Ma meilleure amie, qui vit assez loin de moi, ne le sait pas non plus. Au début de la maladie, j’ai voulu lui dire, mais elle m’a annoncé qu’elle se séparait de son mari, que je connais très bien aussi. Et elle m’a parlé de ses difficultés liées à cette séparation, et je n’ai pas voulu en rajouter. Je me suis dit que je lui en parlerai plus tard, quand le diagnostic serait bien établi, et que je saurai où je vais.
Comme dit précédemment, cela a été très long pour arriver à définir mon protocole de soins, si long que je n’ai plus osé lui dire et elle ne le sait toujours pas.
Vous avez souhaité aborder la maladie et son impact dans la vie d'une femme seule.

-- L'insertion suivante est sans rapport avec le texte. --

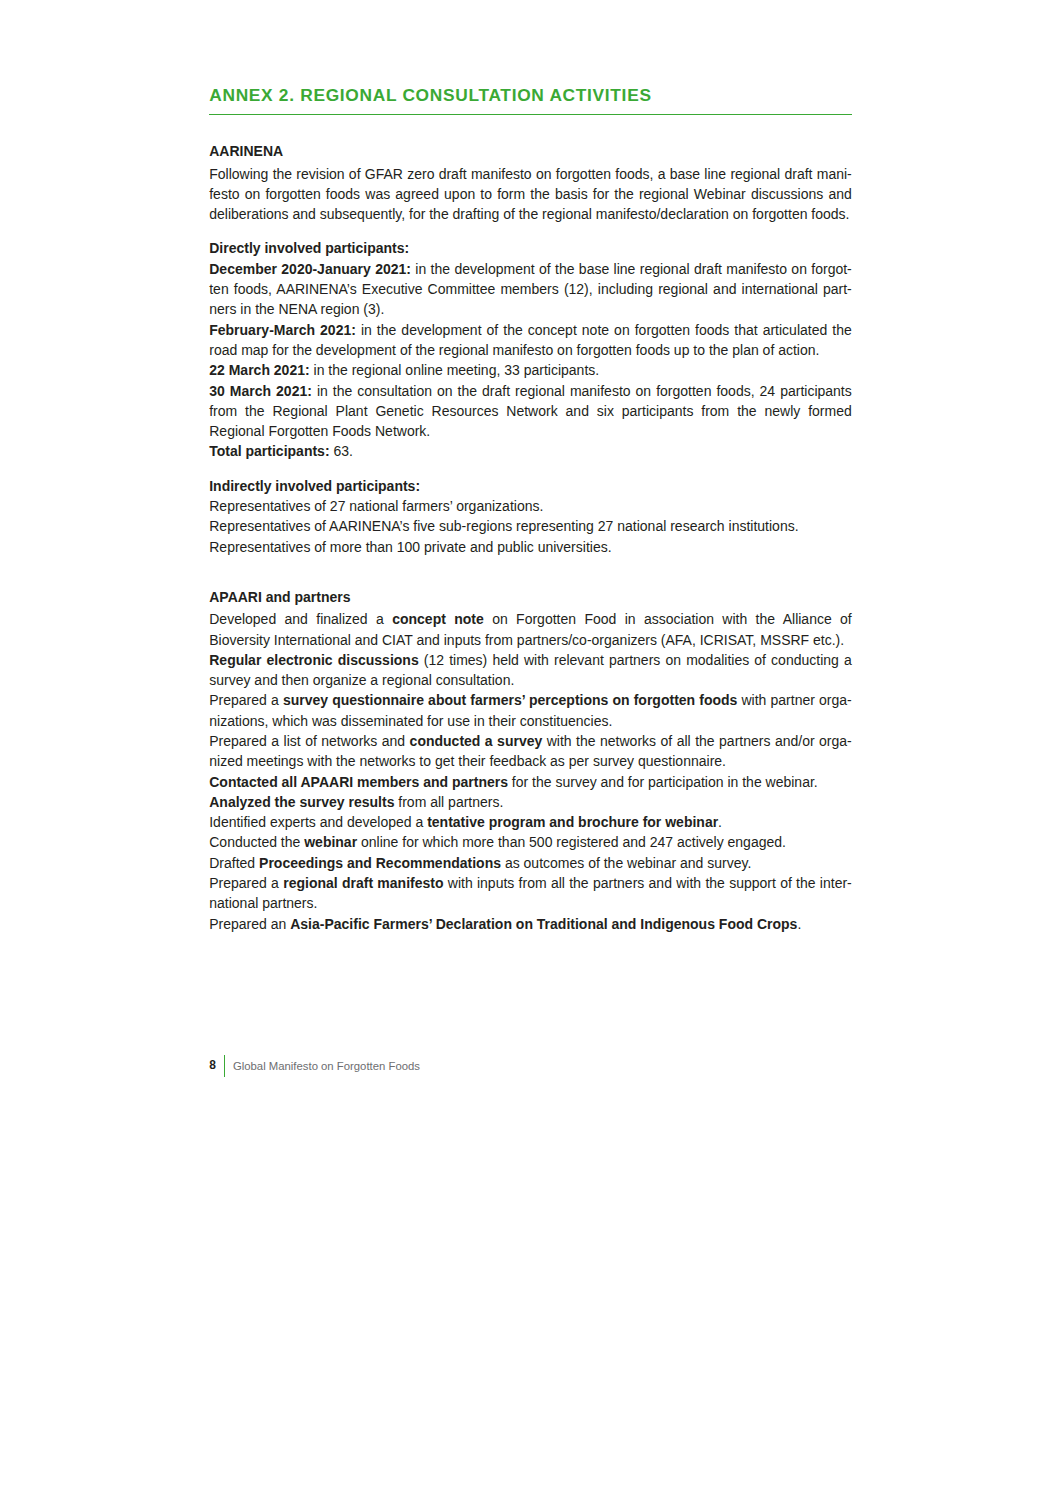Annex 2. Regional Consultation Activities
AARINENA
Following the revision of GFAR zero draft manifesto on forgotten foods, a base line regional draft manifesto on forgotten foods was agreed upon to form the basis for the regional Webinar discussions and deliberations and subsequently, for the drafting of the regional manifesto/declaration on forgotten foods.
Directly involved participants:
December 2020-January 2021: in the development of the base line regional draft manifesto on forgotten foods, AARINENA’s Executive Committee members (12), including regional and international partners in the NENA region (3).
February-March 2021: in the development of the concept note on forgotten foods that articulated the road map for the development of the regional manifesto on forgotten foods up to the plan of action.
22 March 2021: in the regional online meeting, 33 participants.
30 March 2021: in the consultation on the draft regional manifesto on forgotten foods, 24 participants from the Regional Plant Genetic Resources Network and six participants from the newly formed Regional Forgotten Foods Network.
Total participants: 63.
Indirectly involved participants:
Representatives of 27 national farmers’ organizations.
Representatives of AARINENA’s five sub-regions representing 27 national research institutions.
Representatives of more than 100 private and public universities.
APAARI and partners
Developed and finalized a concept note on Forgotten Food in association with the Alliance of Bioversity International and CIAT and inputs from partners/co-organizers (AFA, ICRISAT, MSSRF etc.).
Regular electronic discussions (12 times) held with relevant partners on modalities of conducting a survey and then organize a regional consultation.
Prepared a survey questionnaire about farmers’ perceptions on forgotten foods with partner organizations, which was disseminated for use in their constituencies.
Prepared a list of networks and conducted a survey with the networks of all the partners and/or organized meetings with the networks to get their feedback as per survey questionnaire.
Contacted all APAARI members and partners for the survey and for participation in the webinar.
Analyzed the survey results from all partners.
Identified experts and developed a tentative program and brochure for webinar.
Conducted the webinar online for which more than 500 registered and 247 actively engaged.
Drafted Proceedings and Recommendations as outcomes of the webinar and survey.
Prepared a regional draft manifesto with inputs from all the partners and with the support of the international partners.
Prepared an Asia-Pacific Farmers’ Declaration on Traditional and Indigenous Food Crops.
8 Global Manifesto on Forgotten Foods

Que voulez-vous nous dire à ce sujet ?
Je veux dire que le fait d’être une femme seule devrait être pris en compte au début de la maladie. Les services devraient proposer une mise en relation avec l’assistance sociale, afin d’être préparée aux dépenses financières liées au cancer.
Femme ou homme face à la maladie et son impact social, je pense que c’est la même chose. Sauf si, vous détenez une prévoyance pour le maintien de salaire, vos revenus sont divisés par 2 en cas de maladie, les charges, elles, ne le sont pas. Les économies sont vite épuisées et, à la situation incertaine face à la maladie que vous vivez déjà, se rajoute celle, de plus en plus dégradée, de votre situation sociale.
Aujourd’hui, comment allez-vous ? Comment gérez-vous le quotidien ?
Aujourd’hui, j’apprends à vivre avec un lymphœdème secondaire du bras, celui où j’ai eu le curage axillaire.
J’essaye de faire ce qu’il faut pour limiter les effets invalidants de cet effet chirurgie des ganglions. La nuit, je porte un manchon de compression. J’ai des séances de drainage lymphatique avec un kinésithérapeute. J’essaye de faire, moi-même, des massages lymphatiques.
Mon bras est quand même très gonflé et la lymphe s’accumule aussi dans le sein opéré, alors je dirais que si actuellement le mot cancer est un peu sorti de mon quotidien, mon moral reste très bas quant à mes perspectives d’avenir.
Quels sont vos projets ?
Je travaille avec ma conseillère au Pôle Emploi sur mon projet professionnel, afin de trouver une activité compatible avec ma condition physique. J’espère trouver rapidement.
Enfin, quels conseils pourriez-vous apporter aux membres Carenity, également touchées par ce type de cancer du sein ?
N’allez pas chercher sur Internet !!!
Restez positive, il se peut que le parcours soit long à cause de l’attente des résultats.
Faites-vous accompagner pendant cette période où vous ne savez pas. Il ne faut pas laisser cette attente épuiser vos réserves de dynamisme, de combativité et d’optimisme. Vous en aurez besoin par la suite.
Un dernier mot ?
Plein de courage à toutes. Soyez fortes, mais donnez-vous le droit d’être faibles.